| Your objective |
Repeat the records word for word from the start through the line containing "В приложении удобнее", and leave the pictures out of your answer.

| Data for review |
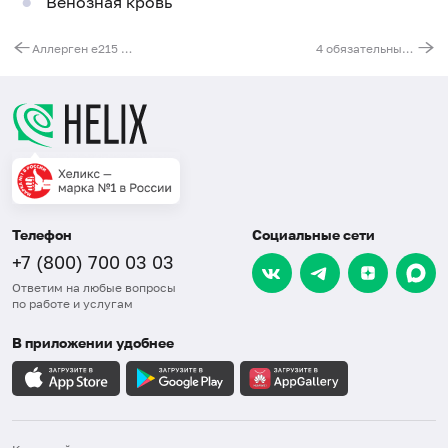
Венозная кровь
Аллерген e215 - перо голубя, IgE (ImmunoCAP)
4 обязательных анализа, экспресс
Телефон
Социальные сети
+7 (800) 700 03 03
Ответим на любые вопросы
по работе и услугам
В приложении удобнее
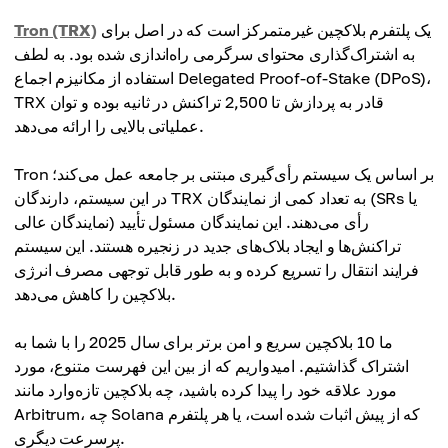
یک پلتفرم بلاکچین غیرمتمرکز است که در اصل برای
Tron (TRX)
به اشتراک‌گذاری محتوای سرگرمی راه‌اندازی شده بود. به لطف
استفاده از مکانیزم اجماع Delegated Proof-of-Stake (DPoS)،
TRX قادر به پردازش تا 2,500 تراکنش در ثانیه بوده و توان
عملیاتی بالایی را ارائه می‌دهد.
Tron بر اساس یک سیستم رأی‌گیری مبتنی بر جامعه عمل می‌کند؛
در این سیستم، دارندگان TRX به تعداد کمی از نمایندگان (SRs یا
نمایندگان عالی) رأی می‌دهند. این نمایندگان مسئول تأیید
تراکنش‌ها و ایجاد بلاک‌های جدید در زنجیره هستند. این سیستم
فرایند انتقال را تسریع کرده و به طور قابل توجهی مصرف انرژی
بلاکچین را کاهش می‌دهد.
ما 10 بلاکچین سریع و امن برتر برای سال 2025 را با شما به
اشتراک گذاشتیم. امیدواریم که از بین این فهرست متنوع، مورد
مورد علاقه خود را پیدا کرده باشید، چه بلاکچین تازه‌وارد مانند
Arbitrum، چه Solana که از پیش اثبات شده است، یا هر پلتفرم
پرسرعت دیگری.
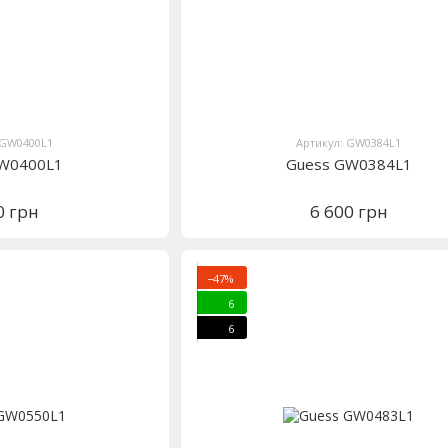
 GW0400L1
Артикул: GW0384L1
GW0400L1
Guess GW0384L1
0 грн
6 600 грн
−47%
6
6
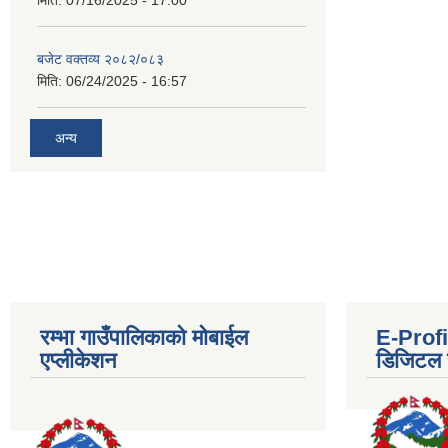
मिति:
07/16/2025 - 17:00
बजेट वक्तव्य २०८२/०८३
मिति:
06/24/2025 - 16:57
अन्य
रम्भा गाउँपालिकाको मोबाईल
E-Profil
एप्लीकेशन
डिजिटल प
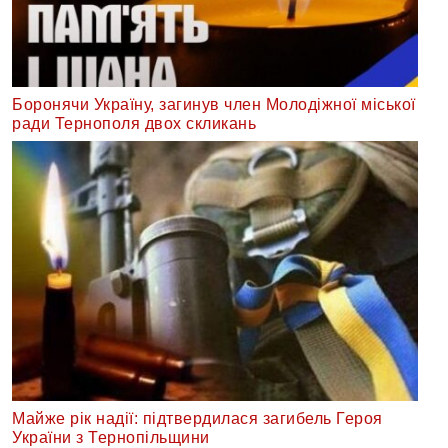
Боронячи Україну, загинув член Молодіжної міської
ради Тернополя двох скликань
Майже рік надії: підтвердилася загибель Героя
України з Тернопільщини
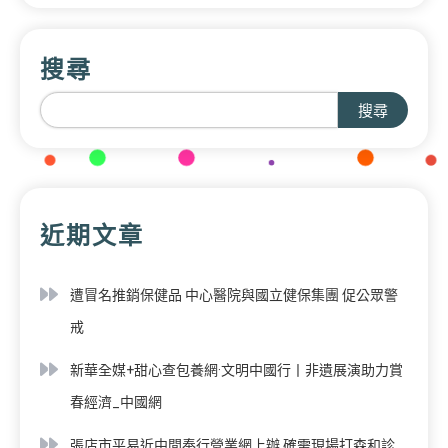
搜尋
搜尋
近期文章
遭冒名推銷保健品 中心醫院與國立健保集團 促公眾警
戒
新華全媒+甜心查包養網·文明中國行丨非遺展演助力賞
春經濟_中國網
張店市平易近中間奉行營業網上辦 確需現場打森和診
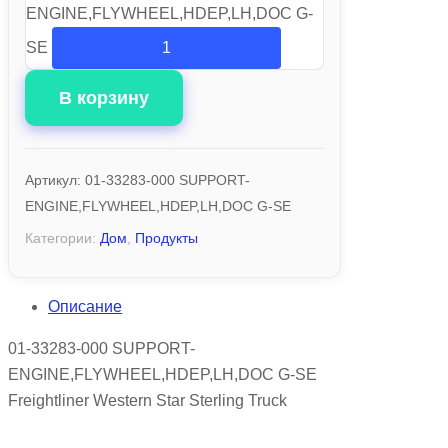
ENGINE,FLYWHEEL,HDEP,LH,DOC G-
SE
В корзину
Артикул:
01-33283-000 SUPPORT-
ENGINE,FLYWHEEL,HDEP,LH,DOC G-SE
Категории:
Дом
,
Продукты
Описание
01-33283-000 SUPPORT-
ENGINE,FLYWHEEL,HDEP,LH,DOC G-SE
Freightliner Western Star Sterling Truck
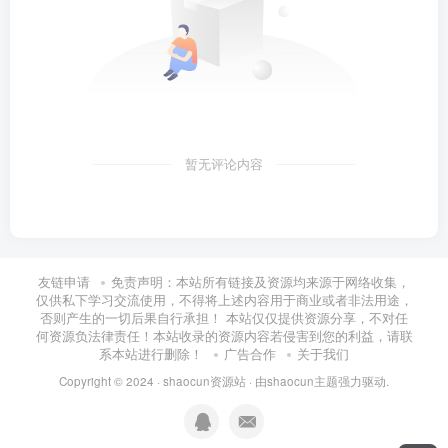
暂无评论内容
友链申请
免责声明：本站所有链接及资源均来源于网络收集，
仅供私下学习交流使用，不得将上述内容用于商业或者非法用途，
否则产生的一切后果自行承担！ 本站仅仅提供资源分享，不对任
何资源负法律责任！本站收录的资源内容若侵害到您的利益，请联
系本站进行删除！
广告合作
关于我们
Copyright © 2024 ·
shaocun资源站
· 由
shaocun主题
强力驱动.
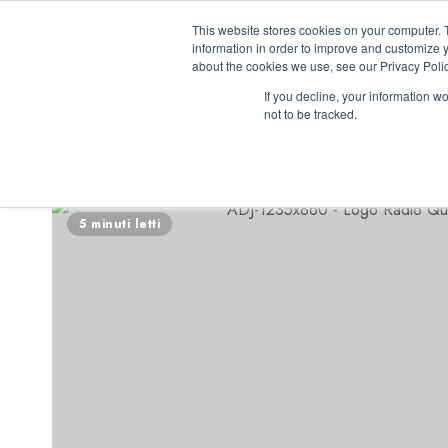
Vai
08/08/2026
23:46:01
This website stores cookies on your computer. 
al
information in order to improve and customize y
contenuto
about the cookies we use, see our Privacy Polic
If you decline, your information w
not to be tracked.
INIZIATIVE ASTO
5 minuti letti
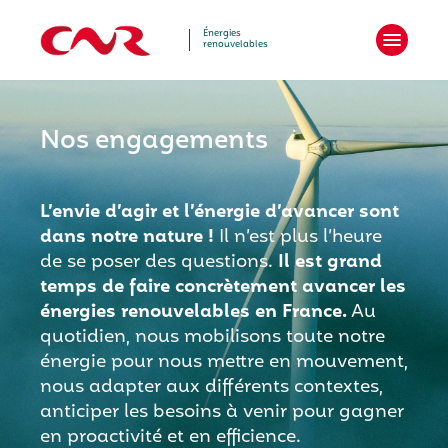
Aller
au
Énergies
renouvelables
contenu
Nos engagements
L’envie d’agir et l’énergie d’avancer sont
dans notre nature !
Il n’est plus l’heure
de se poser des questions.
Il est grand
temps de faire concrètement avancer les
énergies renouvelables en France.
Au
quotidien, nous mobilisons toute notre
énergie pour nous mettre en mouvement,
nous adapter aux différents contextes,
anticiper les besoins à venir pour gagner
en proactivité et en efficience.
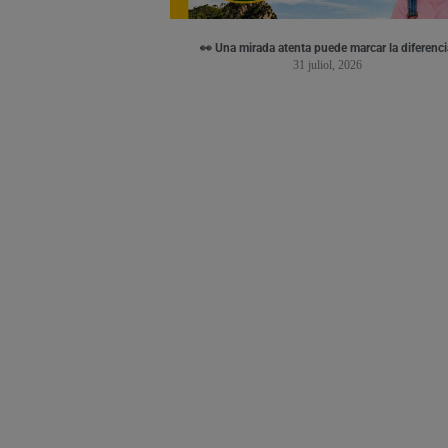
👀 Una mirada atenta puede marcar la diferenci
31 juliol, 2026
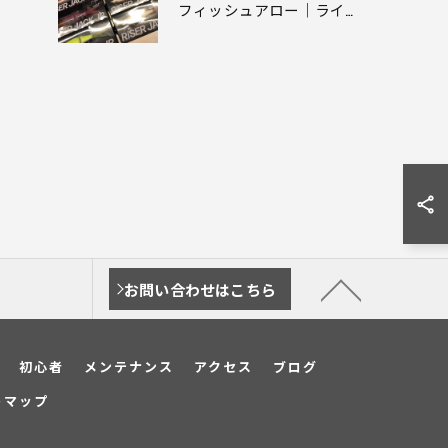
フィッシュアロー｜ライザージャックJR｜Fish Arrow｜DRT｜【東京青梅市】釣具屋 釣具入荷情報
お問い合わせはこちら
初心者
メンテナンス
アクセス
ブログ
トマップ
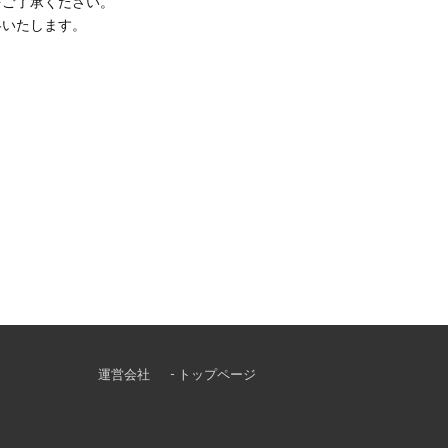
ご了承ください。
絡いたします。
運営会社
- トップページ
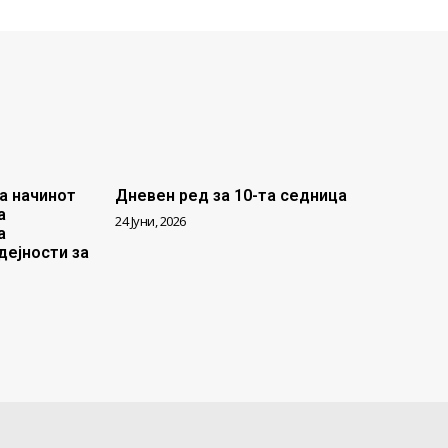
а начинот
Дневен ред за 10-та седница
а
24 Јуни, 2026
а
дејности за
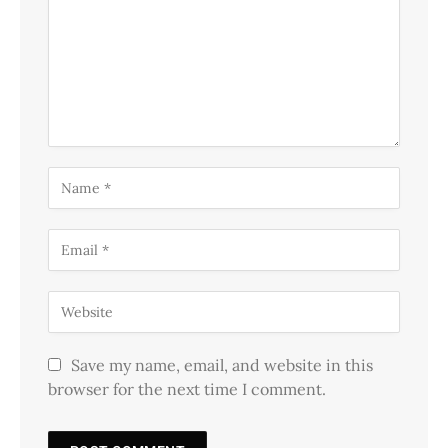
Save my name, email, and website in this
browser for the next time I comment.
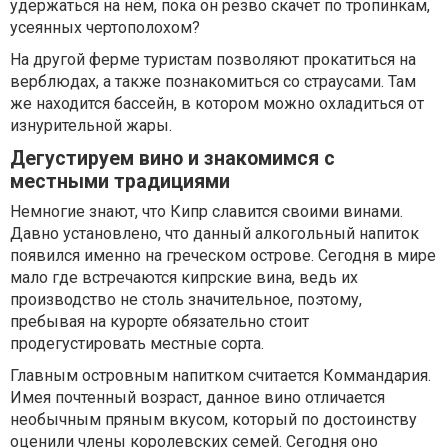
удержаться на нём, пока он резво скачет по тропинкам,
усеянных чертополохом?
На другой ферме туристам позволяют прокатиться на
верблюдах, а также познакомиться со страусами. Там
же находится бассейн, в котором можно охладиться от
изнурительной жары.
Дегустируем вино и знакомимся с
местными традициями
Немногие знают, что Кипр славится своими винами.
Давно установлено, что данный алкогольный напиток
появился именно на греческом острове. Сегодня в мире
мало где встречаются кипрские вина, ведь их
производство не столь значительное, поэтому,
пребывая на курорте обязательно стоит
продегустировать местные сорта.
Главным островным напитком считается Коммандария.
Имея почтенный возраст, данное вино отличается
необычным пряным вкусом, который по достоинству
оценили члены королевских семей. Сегодня оно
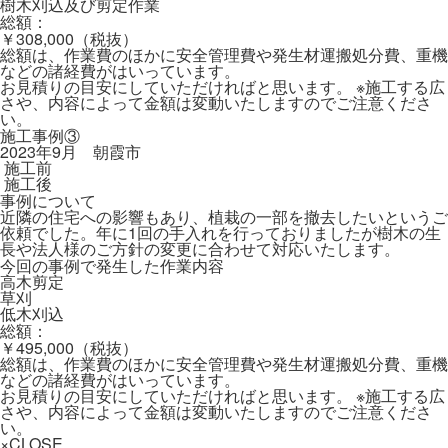
樹木刈込及び剪定作業
総額：
￥308,000（税抜）
総額は、作業費のほかに安全管理費や発生材運搬処分費、重機
などの諸経費がはいっています。
お見積りの目安にしていただければと思います。 ※施工する広
さや、内容によって金額は変動いたしますのでご注意くださ
い。
施工事例③
2023年9月 朝霞市
施工前
施工後
事例について
近隣の住宅への影響もあり、植栽の一部を撤去したいというご
依頼でした。年に1回の手入れを行っておりましたが樹木の生
長や法人様のご方針の変更に合わせて対応いたします。
今回の事例で発生した作業内容
高木剪定
草刈
低木刈込
総額：
￥495,000（税抜）
総額は、作業費のほかに安全管理費や発生材運搬処分費、重機
などの諸経費がはいっています。
お見積りの目安にしていただければと思います。 ※施工する広
さや、内容によって金額は変動いたしますのでご注意くださ
い。
×CLOSE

| Solution to the problem |
Венозная кровь
Аллерген e215 - перо голубя, IgE (ImmunoCAP)
4 обязательных анализа, экспресс
Телефон
Социальные сети
+7 (800) 700 03 03
Ответим на любые вопросы
по работе и услугам
В приложении удобнее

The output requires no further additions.